:: AIM OF THE TASK ::
Can you return every line of the records below unchanged, character for character?

GIVEN ENTRIES Block Start

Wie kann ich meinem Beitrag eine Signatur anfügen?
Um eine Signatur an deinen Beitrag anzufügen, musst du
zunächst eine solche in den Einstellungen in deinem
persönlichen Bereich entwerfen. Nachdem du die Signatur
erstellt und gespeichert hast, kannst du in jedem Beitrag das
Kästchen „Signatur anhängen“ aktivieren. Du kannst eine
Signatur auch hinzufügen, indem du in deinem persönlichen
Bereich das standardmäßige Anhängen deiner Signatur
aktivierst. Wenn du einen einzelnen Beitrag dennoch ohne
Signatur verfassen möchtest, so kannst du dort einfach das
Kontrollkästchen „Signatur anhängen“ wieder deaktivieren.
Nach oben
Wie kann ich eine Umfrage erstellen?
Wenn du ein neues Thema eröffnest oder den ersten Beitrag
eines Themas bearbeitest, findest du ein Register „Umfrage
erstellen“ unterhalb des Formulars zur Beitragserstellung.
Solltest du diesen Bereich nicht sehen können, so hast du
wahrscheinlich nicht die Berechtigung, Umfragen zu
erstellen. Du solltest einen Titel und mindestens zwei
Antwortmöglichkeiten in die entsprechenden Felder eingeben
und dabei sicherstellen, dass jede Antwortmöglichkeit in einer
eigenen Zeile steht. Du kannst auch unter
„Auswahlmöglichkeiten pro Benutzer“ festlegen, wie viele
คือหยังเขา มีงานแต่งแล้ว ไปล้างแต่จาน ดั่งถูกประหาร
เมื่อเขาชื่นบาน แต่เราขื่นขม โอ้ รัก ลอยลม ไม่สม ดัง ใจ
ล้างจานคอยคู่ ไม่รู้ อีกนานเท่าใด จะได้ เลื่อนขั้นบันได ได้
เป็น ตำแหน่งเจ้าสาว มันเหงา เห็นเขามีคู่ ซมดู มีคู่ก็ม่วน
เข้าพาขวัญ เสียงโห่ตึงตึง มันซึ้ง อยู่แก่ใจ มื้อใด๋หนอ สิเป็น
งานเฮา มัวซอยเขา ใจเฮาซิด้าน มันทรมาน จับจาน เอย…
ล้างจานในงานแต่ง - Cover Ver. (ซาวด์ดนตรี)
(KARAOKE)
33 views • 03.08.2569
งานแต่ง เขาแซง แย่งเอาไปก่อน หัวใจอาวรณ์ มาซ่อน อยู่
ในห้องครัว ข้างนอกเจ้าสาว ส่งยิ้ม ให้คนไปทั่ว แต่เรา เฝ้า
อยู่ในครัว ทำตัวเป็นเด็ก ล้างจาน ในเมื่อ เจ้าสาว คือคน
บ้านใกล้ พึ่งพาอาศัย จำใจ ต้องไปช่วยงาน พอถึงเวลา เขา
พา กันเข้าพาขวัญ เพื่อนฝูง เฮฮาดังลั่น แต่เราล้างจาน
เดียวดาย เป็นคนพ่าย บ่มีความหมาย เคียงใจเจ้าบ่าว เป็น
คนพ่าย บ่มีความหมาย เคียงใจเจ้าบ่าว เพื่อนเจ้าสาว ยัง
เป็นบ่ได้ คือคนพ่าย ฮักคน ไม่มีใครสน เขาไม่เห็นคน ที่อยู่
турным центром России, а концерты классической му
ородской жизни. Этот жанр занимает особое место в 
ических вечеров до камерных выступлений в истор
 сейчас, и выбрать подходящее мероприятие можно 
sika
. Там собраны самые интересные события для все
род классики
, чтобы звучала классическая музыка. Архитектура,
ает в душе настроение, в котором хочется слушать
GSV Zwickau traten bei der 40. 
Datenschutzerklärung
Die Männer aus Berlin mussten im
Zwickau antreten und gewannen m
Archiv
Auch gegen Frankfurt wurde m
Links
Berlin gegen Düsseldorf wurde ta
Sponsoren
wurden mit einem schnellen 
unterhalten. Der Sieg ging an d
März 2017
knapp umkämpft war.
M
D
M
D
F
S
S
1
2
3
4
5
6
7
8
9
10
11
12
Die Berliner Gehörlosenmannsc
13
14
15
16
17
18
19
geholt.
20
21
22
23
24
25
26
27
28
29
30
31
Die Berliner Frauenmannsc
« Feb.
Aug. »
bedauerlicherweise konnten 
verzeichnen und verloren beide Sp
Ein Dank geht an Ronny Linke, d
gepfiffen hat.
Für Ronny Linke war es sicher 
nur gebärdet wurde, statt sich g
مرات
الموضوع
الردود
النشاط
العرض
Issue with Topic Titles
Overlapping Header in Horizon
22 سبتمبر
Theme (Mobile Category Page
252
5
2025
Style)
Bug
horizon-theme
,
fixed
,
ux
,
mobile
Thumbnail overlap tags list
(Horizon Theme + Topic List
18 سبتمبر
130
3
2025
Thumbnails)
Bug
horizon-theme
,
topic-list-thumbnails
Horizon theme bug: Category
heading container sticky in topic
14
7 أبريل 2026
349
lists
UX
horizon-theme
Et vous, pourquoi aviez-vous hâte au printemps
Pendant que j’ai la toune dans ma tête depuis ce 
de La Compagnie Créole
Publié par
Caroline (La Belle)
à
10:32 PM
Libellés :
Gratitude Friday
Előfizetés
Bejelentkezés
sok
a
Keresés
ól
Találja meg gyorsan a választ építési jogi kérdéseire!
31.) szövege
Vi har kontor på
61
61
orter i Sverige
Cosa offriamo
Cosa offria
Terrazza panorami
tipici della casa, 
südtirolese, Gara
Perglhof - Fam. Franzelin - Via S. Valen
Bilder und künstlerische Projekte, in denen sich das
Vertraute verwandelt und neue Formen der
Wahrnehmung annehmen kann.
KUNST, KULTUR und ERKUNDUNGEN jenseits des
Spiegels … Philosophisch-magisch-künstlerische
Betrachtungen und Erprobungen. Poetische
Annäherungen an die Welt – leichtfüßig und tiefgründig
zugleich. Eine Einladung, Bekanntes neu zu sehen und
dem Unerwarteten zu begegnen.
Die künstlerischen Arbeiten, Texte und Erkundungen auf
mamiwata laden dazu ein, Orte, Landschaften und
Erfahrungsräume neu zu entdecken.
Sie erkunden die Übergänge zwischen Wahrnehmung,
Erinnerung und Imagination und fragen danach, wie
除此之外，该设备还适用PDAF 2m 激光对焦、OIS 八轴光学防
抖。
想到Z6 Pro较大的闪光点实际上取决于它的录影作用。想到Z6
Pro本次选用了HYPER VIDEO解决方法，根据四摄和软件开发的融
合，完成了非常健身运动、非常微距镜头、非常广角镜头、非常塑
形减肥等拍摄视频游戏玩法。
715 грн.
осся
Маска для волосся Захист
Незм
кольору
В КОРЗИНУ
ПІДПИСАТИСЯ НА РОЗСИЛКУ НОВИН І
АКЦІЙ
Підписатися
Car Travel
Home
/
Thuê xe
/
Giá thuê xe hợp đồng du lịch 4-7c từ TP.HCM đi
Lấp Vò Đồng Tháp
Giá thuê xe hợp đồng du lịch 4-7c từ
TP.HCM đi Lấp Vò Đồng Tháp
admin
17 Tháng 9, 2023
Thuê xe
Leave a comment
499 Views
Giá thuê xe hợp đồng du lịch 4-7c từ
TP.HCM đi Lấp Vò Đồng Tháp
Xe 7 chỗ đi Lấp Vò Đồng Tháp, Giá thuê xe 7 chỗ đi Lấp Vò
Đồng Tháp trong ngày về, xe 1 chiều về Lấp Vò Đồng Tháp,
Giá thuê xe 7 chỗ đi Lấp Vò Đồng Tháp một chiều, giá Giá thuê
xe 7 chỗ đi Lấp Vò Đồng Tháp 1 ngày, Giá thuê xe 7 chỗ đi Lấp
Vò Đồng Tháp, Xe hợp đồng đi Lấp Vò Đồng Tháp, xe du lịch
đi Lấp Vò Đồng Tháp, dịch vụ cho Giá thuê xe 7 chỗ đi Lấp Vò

GIVEN ENTRIES Block End

:: RESULT ::
Wie kann ich meinem Beitrag eine Signatur anfügen?
Um eine Signatur an deinen Beitrag anzufügen, musst du
zunächst eine solche in den Einstellungen in deinem
persönlichen Bereich entwerfen. Nachdem du die Signatur
erstellt und gespeichert hast, kannst du in jedem Beitrag das
Kästchen „Signatur anhängen“ aktivieren. Du kannst eine
Signatur auch hinzufügen, indem du in deinem persönlichen
Bereich das standardmäßige Anhängen deiner Signatur
aktivierst. Wenn du einen einzelnen Beitrag dennoch ohne
Signatur verfassen möchtest, so kannst du dort einfach das
Kontrollkästchen „Signatur anhängen“ wieder deaktivieren.
Nach oben
Wie kann ich eine Umfrage erstellen?
Wenn du ein neues Thema eröffnest oder den ersten Beitrag
eines Themas bearbeitest, findest du ein Register „Umfrage
erstellen“ unterhalb des Formulars zur Beitragserstellung.
Solltest du diesen Bereich nicht sehen können, so hast du
wahrscheinlich nicht die Berechtigung, Umfragen zu
erstellen. Du solltest einen Titel und mindestens zwei
Antwortmöglichkeiten in die entsprechenden Felder eingeben
und dabei sicherstellen, dass jede Antwortmöglichkeit in einer
eigenen Zeile steht. Du kannst auch unter
„Auswahlmöglichkeiten pro Benutzer“ festlegen, wie viele
คือหยังเขา มีงานแต่งแล้ว ไปล้างแต่จาน ดั่งถูกประหาร
เมื่อเขาชื่นบาน แต่เราขื่นขม โอ้ รัก ลอยลม ไม่สม ดัง ใจ
ล้างจานคอยคู่ ไม่รู้ อีกนานเท่าใด จะได้ เลื่อนขั้นบันได ได้
เป็น ตำแหน่งเจ้าสาว มันเหงา เห็นเขามีคู่ ซมดู มีคู่ก็ม่วน
เข้าพาขวัญ เสียงโห่ตึงตึง มันซึ้ง อยู่แก่ใจ มื้อใด๋หนอ สิเป็น
งานเฮา มัวซอยเขา ใจเฮาซิด้าน มันทรมาน จับจาน เอย…
ล้างจานในงานแต่ง - Cover Ver. (ซาวด์ดนตรี)
(KARAOKE)
33 views • 03.08.2569
งานแต่ง เขาแซง แย่งเอาไปก่อน หัวใจอาวรณ์ มาซ่อน อยู่
ในห้องครัว ข้างนอกเจ้าสาว ส่งยิ้ม ให้คนไปทั่ว แต่เรา เฝ้า
อยู่ในครัว ทำตัวเป็นเด็ก ล้างจาน ในเมื่อ เจ้าสาว คือคน
บ้านใกล้ พึ่งพาอาศัย จำใจ ต้องไปช่วยงาน พอถึงเวลา เขา
พา กันเข้าพาขวัญ เพื่อนฝูง เฮฮาดังลั่น แต่เราล้างจาน
เดียวดาย เป็นคนพ่าย บ่มีความหมาย เคียงใจเจ้าบ่าว เป็น
คนพ่าย บ่มีความหมาย เคียงใจเจ้าบ่าว เพื่อนเจ้าสาว ยัง
เป็นบ่ได้ คือคนพ่าย ฮักคน ไม่มีใครสน เขาไม่เห็นคน ที่อยู่
турным центром России, а концерты классической му
ородской жизни. Этот жанр занимает особое место в 
ических вечеров до камерных выступлений в истор
 сейчас, и выбрать подходящее мероприятие можно 
sika
. Там собраны самые интересные события для все
род классики
, чтобы звучала классическая музыка. Архитектура,
ает в душе настроение, в котором хочется слушать
GSV Zwickau traten bei der 40. 
Datenschutzerklärung
Die Männer aus Berlin mussten im
Zwickau antreten und gewannen m
Archiv
Auch gegen Frankfurt wurde m
Links
Berlin gegen Düsseldorf wurde ta
Sponsoren
wurden mit einem schnellen 
unterhalten. Der Sieg ging an d
März 2017
knapp umkämpft war.
M
D
M
D
F
S
S
1
2
3
4
5
6
7
8
9
10
11
12
Die Berliner Gehörlosenmannsc
13
14
15
16
17
18
19
geholt.
20
21
22
23
24
25
26
27
28
29
30
31
Die Berliner Frauenmannsc
« Feb.
Aug. »
bedauerlicherweise konnten 
verzeichnen und verloren beide Sp
Ein Dank geht an Ronny Linke, d
gepfiffen hat.
Für Ronny Linke war es sicher 
nur gebärdet wurde, statt sich g
مرات
الموضوع
الردود
النشاط
العرض
Issue with Topic Titles
Overlapping Header in Horizon
22 سبتمبر
Theme (Mobile Category Page
252
5
2025
Style)
Bug
horizon-theme
,
fixed
,
ux
,
mobile
Thumbnail overlap tags list
(Horizon Theme + Topic List
18 سبتمبر
130
3
2025
Thumbnails)
Bug
horizon-theme
,
topic-list-thumbnails
Horizon theme bug: Category
heading container sticky in topic
14
7 أبريل 2026
349
lists
UX
horizon-theme
Et vous, pourquoi aviez-vous hâte au printemps
Pendant que j’ai la toune dans ma tête depuis ce 
de La Compagnie Créole
Publié par
Caroline (La Belle)
à
10:32 PM
Libellés :
Gratitude Friday
Előfizetés
Bejelentkezés
sok
a
Keresés
ól
Találja meg gyorsan a választ építési jogi kérdéseire!
31.) szövege
Vi har kontor på
61
61
orter i Sverige
Cosa offriamo
Cosa offria
Terrazza panorami
tipici della casa, 
südtirolese, Gara
Perglhof - Fam. Franzelin - Via S. Valen
Bilder und künstlerische Projekte, in denen sich das
Vertraute verwandelt und neue Formen der
Wahrnehmung annehmen kann.
KUNST, KULTUR und ERKUNDUNGEN jenseits des
Spiegels … Philosophisch-magisch-künstlerische
Betrachtungen und Erprobungen. Poetische
Annäherungen an die Welt – leichtfüßig und tiefgründig
zugleich. Eine Einladung, Bekanntes neu zu sehen und
dem Unerwarteten zu begegnen.
Die künstlerischen Arbeiten, Texte und Erkundungen auf
mamiwata laden dazu ein, Orte, Landschaften und
Erfahrungsräume neu zu entdecken.
Sie erkunden die Übergänge zwischen Wahrnehmung,
Erinnerung und Imagination und fragen danach, wie
除此之外，该设备还适用PDAF 2m 激光对焦、OIS 八轴光学防
抖。
想到Z6 Pro较大的闪光点实际上取决于它的录影作用。想到Z6
Pro本次选用了HYPER VIDEO解决方法，根据四摄和软件开发的融
合，完成了非常健身运动、非常微距镜头、非常广角镜头、非常塑
形减肥等拍摄视频游戏玩法。
715 грн.
осся
Маска для волосся Захист
Незм
кольору
В КОРЗИНУ
ПІДПИСАТИСЯ НА РОЗСИЛКУ НОВИН І
АКЦІЙ
Підписатися
Car Travel
Home
/
Thuê xe
/
Giá thuê xe hợp đồng du lịch 4-7c từ TP.HCM đi
Lấp Vò Đồng Tháp
Giá thuê xe hợp đồng du lịch 4-7c từ
TP.HCM đi Lấp Vò Đồng Tháp
admin
17 Tháng 9, 2023
Thuê xe
Leave a comment
499 Views
Giá thuê xe hợp đồng du lịch 4-7c từ
TP.HCM đi Lấp Vò Đồng Tháp
Xe 7 chỗ đi Lấp Vò Đồng Tháp, Giá thuê xe 7 chỗ đi Lấp Vò
Đồng Tháp trong ngày về, xe 1 chiều về Lấp Vò Đồng Tháp,
Giá thuê xe 7 chỗ đi Lấp Vò Đồng Tháp một chiều, giá Giá thuê
xe 7 chỗ đi Lấp Vò Đồng Tháp 1 ngày, Giá thuê xe 7 chỗ đi Lấp
Vò Đồng Tháp, Xe hợp đồng đi Lấp Vò Đồng Tháp, xe du lịch
đi Lấp Vò Đồng Tháp, dịch vụ cho Giá thuê xe 7 chỗ đi Lấp Vò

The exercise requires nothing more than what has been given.